- _Records shown_:
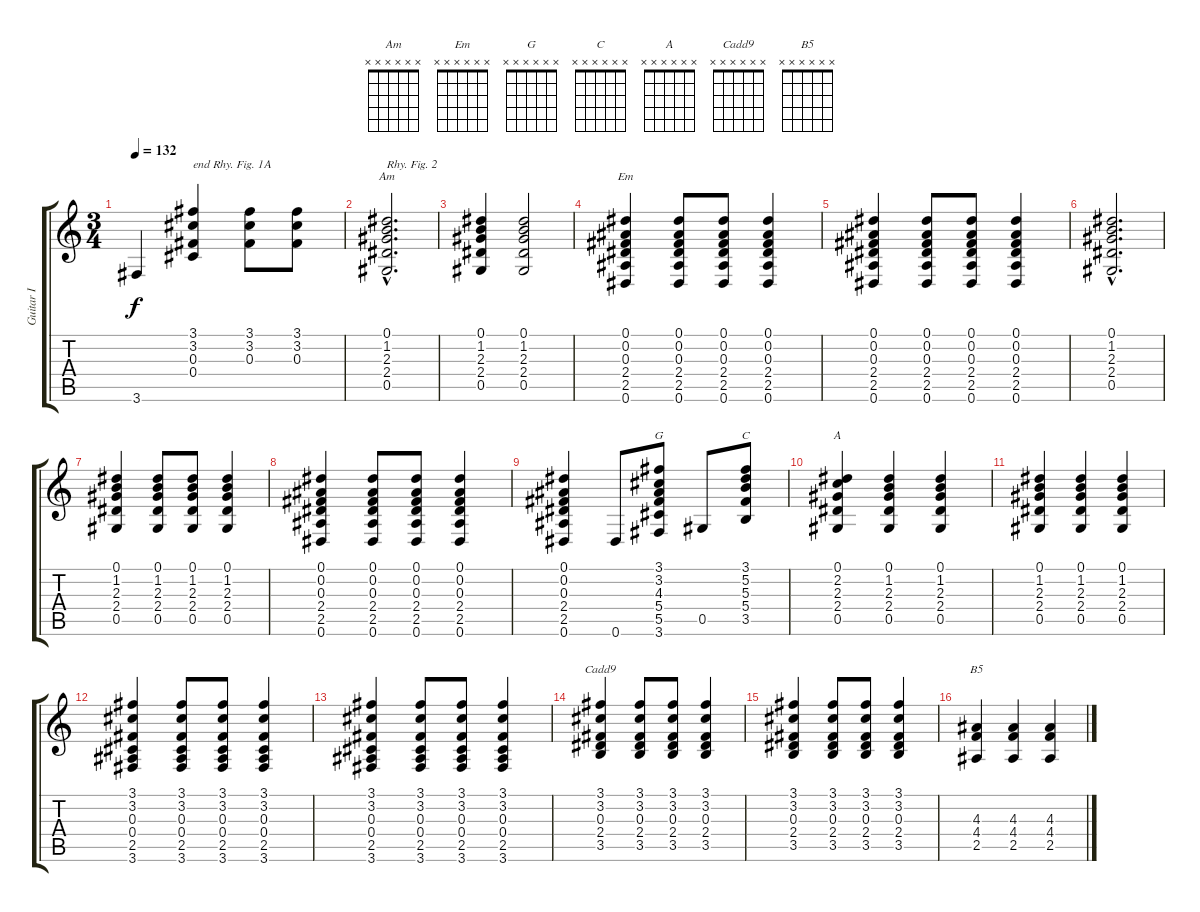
\track ("Guitar I" "Guitar I") {instrument electricguitarclean}
\staff {score tabs}
\tuning (Eb4 Bb3 Gb3 Db3 Ab2 Eb2) {hide}
\chord ("Am" x x x x x x) {firstfret 0}
\chord ("Em" x x x x x x) {firstfret 0}
\chord ("G" x x x x x x) {firstfret 0}
\chord ("C" x x x x x x) {firstfret 0}
\chord ("A" x x x x x x) {firstfret 0}
\chord ("Cadd9" x x x x x x) {firstfret 0}
\chord ("B5" x x x x x x) {firstfret 0}
\ts (3 4)
\tempo 132
\clef g2
\ks c
3.6.4{dy f} (3.1 3.2 0.3 0.4).4{txt "end Rhy. Fig. 1A"} (3.1 3.2 0.3).8 (3.1 3.2 0.3).8 |
(0.1{hac} 1.2{hac} 2.3{hac} 2.4{hac} 0.5{hac}).2{d ch "Am" txt "Rhy. Fig. 2"} |
(0.1 1.2 2.3 2.4 0.5).4 (0.1 1.2 2.3 2.4 0.5).2 |
(0.1 0.2 0.3 2.4 2.5 0.6).4{ch "Em"} (0.1 0.2 0.3 2.4 2.5 0.6).8 (0.1 0.2 0.3 2.4 2.5 0.6).8 (0.1 0.2 0.3 2.4 2.5 0.6).4 |
(0.1 0.2 0.3 2.4 2.5 0.6).4 (0.1 0.2 0.3 2.4 2.5 0.6).8 (0.1 0.2 0.3 2.4 2.5 0.6).8 (0.1 0.2 0.3 2.4 2.5 0.6).4 |
(0.1{hac} 1.2{hac} 2.3{hac} 2.4{hac} 0.5{hac}).2{d} |
(0.1 1.2 2.3 2.4 0.5).4 (0.1 1.2 2.3 2.4 0.5).8 (0.1 1.2 2.3 2.4 0.5).8 (0.1 1.2 2.3 2.4 0.5).4 |
(0.1 0.2 0.3 2.4 2.5 0.6).4 (0.1 0.2 0.3 2.4 2.5 0.6).8 (0.1 0.2 0.3 2.4 2.5 0.6).8 (0.1 0.2 0.3 2.4 2.5 0.6).4 |
(0.1 0.2 0.3 2.4 2.5 0.6).4 0.6.8 (3.1 3.2 4.3 5.4 5.5 3.6).8{ch "G"} 0.5.8 (3.1 5.2 5.3 5.4 3.5).8{ch "C"} |
(0.1 2.2 2.3 2.4 0.5).4{ch "A"} (0.1 1.2 2.3 2.4 0.5).4 (0.1 1.2 2.3 2.4 0.5).4 |
(0.1 1.2 2.3 2.4 0.5).4 (0.1 1.2 2.3 2.4 0.5).4 (0.1 1.2 2.3 2.4 0.5).4 |
(3.1 3.2 0.3 0.4 2.5 3.6).4 (3.1 3.2 0.3 0.4 2.5 3.6).8 (3.1 3.2 0.3 0.4 2.5 3.6).8 (3.1 3.2 0.3 0.4 2.5 3.6).4 |
(3.1 3.2 0.3 0.4 2.5 3.6).4 (3.1 3.2 0.3 0.4 2.5 3.6).8 (3.1 3.2 0.3 0.4 2.5 3.6).8 (3.1 3.2 0.3 0.4 2.5 3.6).4 |
(3.1 3.2 0.3 2.4 3.5).4{ch "Cadd9"} (3.1 3.2 0.3 2.4 3.5).8 (3.1 3.2 0.3 2.4 3.5).8 (3.1 3.2 0.3 2.4 3.5).4 |
(3.1 3.2 0.3 2.4 3.5).4 (3.1 3.2 0.3 2.4 3.5).8 (3.1 3.2 0.3 2.4 3.5).8 (3.1 3.2 0.3 2.4 3.5).4 |
(4.3 4.4 2.5).4{ch "B5"} (4.3 4.4 2.5).4 (4.3 4.4 2.5).4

- _To be done_:
Reproduce the guitar tab notation from the material above line for line, with no changes, and leave the picture out.

- _Expected answer_:
\track ("Guitar I" "Guitar I") {instrument electricguitarclean}
\staff {score tabs}
\tuning (Eb4 Bb3 Gb3 Db3 Ab2 Eb2) {hide}
\chord ("Am" x x x x x x) {firstfret 0}
\chord ("Em" x x x x x x) {firstfret 0}
\chord ("G" x x x x x x) {firstfret 0}
\chord ("C" x x x x x x) {firstfret 0}
\chord ("A" x x x x x x) {firstfret 0}
\chord ("Cadd9" x x x x x x) {firstfret 0}
\chord ("B5" x x x x x x) {firstfret 0}
\ts (3 4)
\tempo 132
\clef g2
\ks c
3.6.4{dy f} (3.1 3.2 0.3 0.4).4{txt "end Rhy. Fig. 1A"} (3.1 3.2 0.3).8 (3.1 3.2 0.3).8 |
(0.1{hac} 1.2{hac} 2.3{hac} 2.4{hac} 0.5{hac}).2{d ch "Am" txt "Rhy. Fig. 2"} |
(0.1 1.2 2.3 2.4 0.5).4 (0.1 1.2 2.3 2.4 0.5).2 |
(0.1 0.2 0.3 2.4 2.5 0.6).4{ch "Em"} (0.1 0.2 0.3 2.4 2.5 0.6).8 (0.1 0.2 0.3 2.4 2.5 0.6).8 (0.1 0.2 0.3 2.4 2.5 0.6).4 |
(0.1 0.2 0.3 2.4 2.5 0.6).4 (0.1 0.2 0.3 2.4 2.5 0.6).8 (0.1 0.2 0.3 2.4 2.5 0.6).8 (0.1 0.2 0.3 2.4 2.5 0.6).4 |
(0.1{hac} 1.2{hac} 2.3{hac} 2.4{hac} 0.5{hac}).2{d} |
(0.1 1.2 2.3 2.4 0.5).4 (0.1 1.2 2.3 2.4 0.5).8 (0.1 1.2 2.3 2.4 0.5).8 (0.1 1.2 2.3 2.4 0.5).4 |
(0.1 0.2 0.3 2.4 2.5 0.6).4 (0.1 0.2 0.3 2.4 2.5 0.6).8 (0.1 0.2 0.3 2.4 2.5 0.6).8 (0.1 0.2 0.3 2.4 2.5 0.6).4 |
(0.1 0.2 0.3 2.4 2.5 0.6).4 0.6.8 (3.1 3.2 4.3 5.4 5.5 3.6).8{ch "G"} 0.5.8 (3.1 5.2 5.3 5.4 3.5).8{ch "C"} |
(0.1 2.2 2.3 2.4 0.5).4{ch "A"} (0.1 1.2 2.3 2.4 0.5).4 (0.1 1.2 2.3 2.4 0.5).4 |
(0.1 1.2 2.3 2.4 0.5).4 (0.1 1.2 2.3 2.4 0.5).4 (0.1 1.2 2.3 2.4 0.5).4 |
(3.1 3.2 0.3 0.4 2.5 3.6).4 (3.1 3.2 0.3 0.4 2.5 3.6).8 (3.1 3.2 0.3 0.4 2.5 3.6).8 (3.1 3.2 0.3 0.4 2.5 3.6).4 |
(3.1 3.2 0.3 0.4 2.5 3.6).4 (3.1 3.2 0.3 0.4 2.5 3.6).8 (3.1 3.2 0.3 0.4 2.5 3.6).8 (3.1 3.2 0.3 0.4 2.5 3.6).4 |
(3.1 3.2 0.3 2.4 3.5).4{ch "Cadd9"} (3.1 3.2 0.3 2.4 3.5).8 (3.1 3.2 0.3 2.4 3.5).8 (3.1 3.2 0.3 2.4 3.5).4 |
(3.1 3.2 0.3 2.4 3.5).4 (3.1 3.2 0.3 2.4 3.5).8 (3.1 3.2 0.3 2.4 3.5).8 (3.1 3.2 0.3 2.4 3.5).4 |
(4.3 4.4 2.5).4{ch "B5"} (4.3 4.4 2.5).4 (4.3 4.4 2.5).4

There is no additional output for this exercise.